Here we encountered small fish eager to take dry flies, which made Luke happy and me relieved. I handed the rod to nine-year-old Marika and sat back to watch the fun. The fish were close, so she could make short, easy casts and coax trout after trout to a #14 caddis. She smiled and giggled for most of the next two hours.
These were the beautiful moments. Luke yelling when a fish rose to his fly. Marika shrieking with wide eyes and a smile as big as the day. A warm sun. A cold, blue river. A girl with her feet in the water and eyes intent on a drifting fly, making crazy casts and tangling her line, taking breaks to sit on a rock to watch her brother and the clouds and the sky.
I stressed to Luke the importance of barbless hooks and careful fish handling with wet hands. Being 14 years old, he wanted to admire and study each trout he landed. This offered a good lesson not only in fish but also fish empathy and respect—for a poor captured fish, I reminded him, each second out of water is a second of suffocation.

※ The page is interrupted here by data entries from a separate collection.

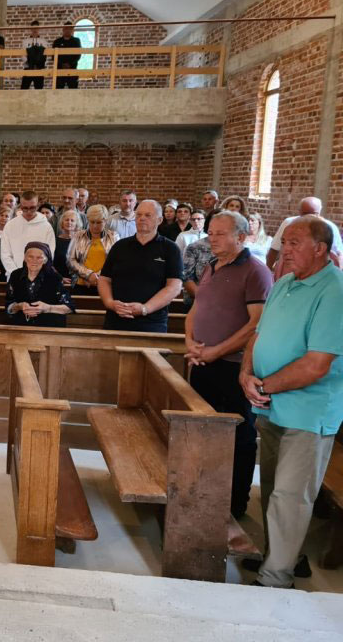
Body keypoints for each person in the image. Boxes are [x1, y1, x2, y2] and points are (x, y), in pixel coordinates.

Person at [239, 216, 343, 589]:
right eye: (285, 242)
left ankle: (275, 578)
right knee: (271, 487)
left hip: (309, 411)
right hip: (271, 405)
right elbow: (258, 333)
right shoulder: (284, 282)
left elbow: (317, 364)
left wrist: (264, 385)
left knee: (291, 494)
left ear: (321, 248)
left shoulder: (335, 290)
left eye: (295, 242)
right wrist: (245, 373)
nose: (285, 250)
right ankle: (284, 556)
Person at [185, 211, 272, 520]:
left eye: (220, 233)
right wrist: (190, 341)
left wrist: (216, 352)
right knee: (202, 430)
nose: (212, 238)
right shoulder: (211, 266)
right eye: (210, 232)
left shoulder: (255, 271)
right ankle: (204, 492)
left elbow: (255, 325)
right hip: (203, 362)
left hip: (235, 367)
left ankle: (235, 502)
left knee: (239, 436)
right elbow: (197, 308)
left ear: (241, 236)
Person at [98, 199, 184, 332]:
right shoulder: (120, 246)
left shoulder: (170, 248)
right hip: (116, 320)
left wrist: (145, 308)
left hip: (152, 323)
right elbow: (104, 279)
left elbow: (174, 287)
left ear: (160, 220)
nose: (142, 218)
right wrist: (110, 303)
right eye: (138, 215)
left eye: (148, 215)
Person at [267, 196, 342, 274]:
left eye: (314, 213)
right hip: (289, 270)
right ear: (299, 211)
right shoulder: (289, 223)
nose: (309, 217)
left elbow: (338, 254)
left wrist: (338, 274)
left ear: (319, 212)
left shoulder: (329, 227)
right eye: (305, 213)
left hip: (318, 272)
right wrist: (268, 271)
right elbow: (274, 249)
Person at [6, 242, 75, 327]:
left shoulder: (55, 278)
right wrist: (19, 306)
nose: (34, 261)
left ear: (45, 260)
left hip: (48, 328)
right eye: (30, 257)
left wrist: (48, 308)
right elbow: (8, 305)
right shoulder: (15, 275)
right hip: (21, 328)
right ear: (24, 258)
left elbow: (69, 307)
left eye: (39, 257)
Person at [0, 191, 56, 278]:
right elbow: (5, 254)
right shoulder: (10, 225)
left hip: (39, 276)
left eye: (32, 208)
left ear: (38, 205)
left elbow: (49, 254)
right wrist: (16, 273)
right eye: (25, 208)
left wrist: (35, 273)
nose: (28, 212)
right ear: (20, 206)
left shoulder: (46, 227)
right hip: (15, 276)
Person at [68, 204, 118, 294]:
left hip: (105, 284)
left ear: (105, 221)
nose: (95, 226)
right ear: (88, 220)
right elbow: (70, 260)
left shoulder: (113, 237)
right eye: (92, 222)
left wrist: (97, 277)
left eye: (99, 222)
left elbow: (116, 261)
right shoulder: (78, 236)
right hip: (81, 284)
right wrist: (88, 275)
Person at [182, 235, 214, 311]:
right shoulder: (195, 247)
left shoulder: (238, 249)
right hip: (198, 302)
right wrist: (204, 299)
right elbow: (186, 277)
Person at [53, 21, 82, 89]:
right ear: (63, 29)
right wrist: (62, 64)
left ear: (72, 30)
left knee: (73, 90)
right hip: (59, 69)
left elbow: (78, 55)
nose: (68, 30)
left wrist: (70, 64)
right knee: (58, 91)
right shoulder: (57, 41)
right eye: (66, 28)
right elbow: (53, 56)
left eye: (70, 28)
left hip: (72, 68)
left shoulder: (76, 41)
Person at [54, 209, 81, 282]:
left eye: (72, 220)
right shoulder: (55, 241)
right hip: (59, 281)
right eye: (66, 220)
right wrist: (60, 278)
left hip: (79, 281)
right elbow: (50, 263)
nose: (69, 222)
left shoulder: (81, 241)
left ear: (76, 224)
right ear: (62, 223)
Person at [21, 20, 47, 90]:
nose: (35, 30)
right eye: (33, 28)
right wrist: (29, 63)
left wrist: (38, 64)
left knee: (39, 89)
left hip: (39, 68)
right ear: (31, 29)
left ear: (39, 29)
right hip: (28, 67)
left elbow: (44, 55)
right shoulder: (25, 41)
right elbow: (23, 55)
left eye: (36, 28)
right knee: (24, 89)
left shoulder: (43, 41)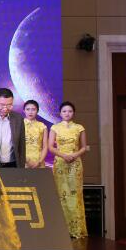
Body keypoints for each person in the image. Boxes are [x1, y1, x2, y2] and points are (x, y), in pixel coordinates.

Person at [49, 101, 88, 239]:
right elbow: (50, 147)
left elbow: (84, 147)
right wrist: (63, 155)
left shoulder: (79, 128)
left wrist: (74, 155)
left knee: (75, 195)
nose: (67, 113)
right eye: (64, 111)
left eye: (70, 111)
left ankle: (77, 229)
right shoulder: (55, 127)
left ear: (73, 113)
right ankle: (62, 230)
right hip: (60, 163)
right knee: (61, 194)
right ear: (60, 113)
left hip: (75, 164)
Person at [23, 99, 48, 168]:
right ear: (24, 111)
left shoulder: (42, 126)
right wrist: (27, 161)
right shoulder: (19, 125)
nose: (30, 112)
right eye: (28, 109)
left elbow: (45, 146)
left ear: (37, 111)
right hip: (23, 160)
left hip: (38, 161)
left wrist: (40, 161)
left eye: (33, 109)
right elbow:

Later we were joined by Margo and Jake, with his leg numbed and bandaged, a bag of chips in his hand and ready for the next adventure. Oh, the beautiful resilience of kids. And somehow, amidst the fish and the fun, we had slipped into late afternoon. It was time to call it a day, one that I will remember for what it reminded me about the pure joy of childhood and simple adventures in nature. For the kids, I hope the day etched a memory or two that might last into adulthood, and I hope also a enduring love for rivers and fish and wild places.